Terezin became a crossroads of contemporary music, Lotoro says, before its inmates were transferred to the gas chambers. The same day the Nazis killed Ullmann, they gassed a dozen other prominent musicians.
“In a few hours in Auschwitz, an entire generation of musicians, composers, famous piano virtuosos, the fifth column of the Jewish musical elite of Central and Eastern Europe disappeared,” Lotoro says.
The compositions rescued by Lotoro cover the entire musical range: classical, folk, swing, and some disconcertingly lively tunes.
For instance, a 19-year-old Lithuanian Jew in a camp in Riga, Ljowa Berniker, wrote a syncopated cabaret song, “Reischsbahlied” (Railway Song). Its carefree tone belies lyrics describing the miserable treatment of Jews in the camp.
Berniker died of exhaustion at the Stutthof camp in Poland in April 1945.
Bret Werb, curator of music at the U.S. Holocaust Museum, says it’s not surprising prisoners could write upbeat tunes.
“For them, time had pretty much stopped at the time of their incarceration, and music became a great escape hatch for them,” he says. “There are really hundreds, if not thousands of topical songs, original songs, in the style of light music, cabaret music, and so this is what these young people had in their heads.”
By no means was all the music composed in captivity the result of free expression.

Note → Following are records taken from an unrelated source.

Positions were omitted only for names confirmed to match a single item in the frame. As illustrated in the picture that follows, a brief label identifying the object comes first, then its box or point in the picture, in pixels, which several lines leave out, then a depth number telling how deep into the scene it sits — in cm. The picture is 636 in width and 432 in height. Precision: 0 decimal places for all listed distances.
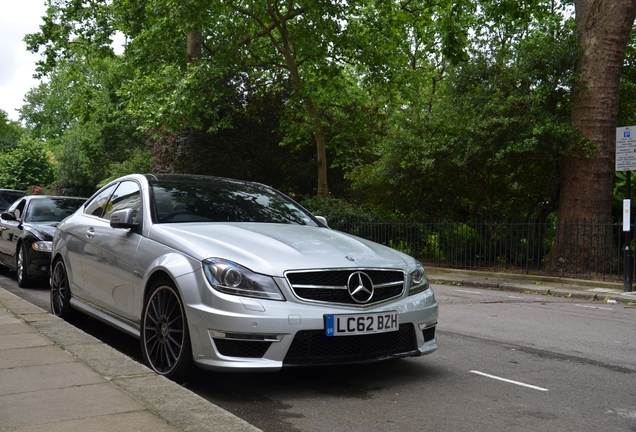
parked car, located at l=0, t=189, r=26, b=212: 1955
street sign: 1331
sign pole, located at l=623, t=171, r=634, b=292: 1320
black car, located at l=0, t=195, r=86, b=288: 1150
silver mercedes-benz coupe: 467
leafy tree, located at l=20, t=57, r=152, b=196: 3706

The Nazis often corralled musician inmates into orchestras at camps like Auschwitz and ordered them to perform while other prisoners were marched out for forced labor.

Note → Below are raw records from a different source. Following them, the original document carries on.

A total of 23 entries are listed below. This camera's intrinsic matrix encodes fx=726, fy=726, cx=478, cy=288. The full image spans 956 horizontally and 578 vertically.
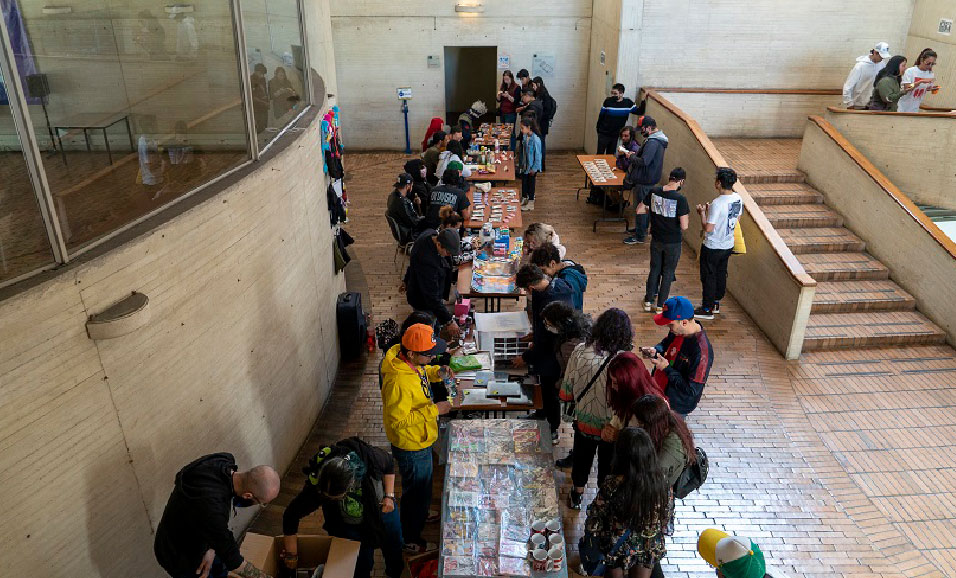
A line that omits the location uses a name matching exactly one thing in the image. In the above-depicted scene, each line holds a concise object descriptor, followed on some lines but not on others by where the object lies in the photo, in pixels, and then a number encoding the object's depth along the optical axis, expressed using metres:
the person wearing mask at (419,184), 10.77
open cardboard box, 4.85
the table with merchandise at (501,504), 4.68
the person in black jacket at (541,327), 6.25
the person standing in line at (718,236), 8.73
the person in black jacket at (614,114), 13.21
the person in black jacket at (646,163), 10.99
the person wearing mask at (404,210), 9.88
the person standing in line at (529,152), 12.13
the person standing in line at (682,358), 5.81
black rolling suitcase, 8.31
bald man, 4.22
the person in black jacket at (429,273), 7.27
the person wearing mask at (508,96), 15.11
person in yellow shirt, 5.06
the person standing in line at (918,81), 11.36
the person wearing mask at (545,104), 14.82
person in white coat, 11.68
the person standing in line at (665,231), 8.99
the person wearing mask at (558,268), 6.62
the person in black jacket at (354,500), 4.50
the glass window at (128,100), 4.67
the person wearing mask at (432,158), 11.47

Or they forced inmates to write compositions.
At the Sobibor camp in Poland, when a cobbler named Shaul Flajszhakier of Lublin refused to beat other prisoners, he was beaten and ordered by the Nazi commandant to compose a song praising the camp’s living conditions.
The song, “Fahijad,” included these lyrics: “Our life is happy there … We receive food … How happy it is in the green forest, where I stay.” According to scholars of Yiddish, the word fahijad in this song could be a disguised expletive to hide its real meaning from the German guards.
Documenting A Lost Chapter In Musical History
In many cases, compositions were never written down, but the melodies and lyrics were passed on from prisoner to prisoner. For example, in Israel, Lotoro tracked down the words of a tune sung by women prisoners at Auschwitz. Esther Refael, a Jew from the Greek island of Corfu, remembered by heart the lyrics written by her fellow Auschwitz inmate Frida Misul.
An Italian Jew from Livorno, Misul penned scathing new lyrics to the tune of what was then was a popular polka in her song “Lagerue” — the Italianized form of Lagerruhe, the 8 p.m. curfew at Auschwitz announced with a whistle over the loudspeaker.
The women prisoners in block 31 defied the Nazi ban against “Lagerue” and sang that one day they would take their vengeance on the brutal guards at Auschwitz.
After two decades hunting for the lost music of the Holocaust, Lotoro is now deeply in debt. But he’s determined to carry on what he sees as his life’s mission – to right a historical wrong and help re-write the history of 20th-century European music.
He also wants to demonstrate that the creative mind cannot be imprisoned even in conditions of brutality.
“The artist,” he says, “is able to separate the external situation from the creativity that belongs to the mind, to the heart.”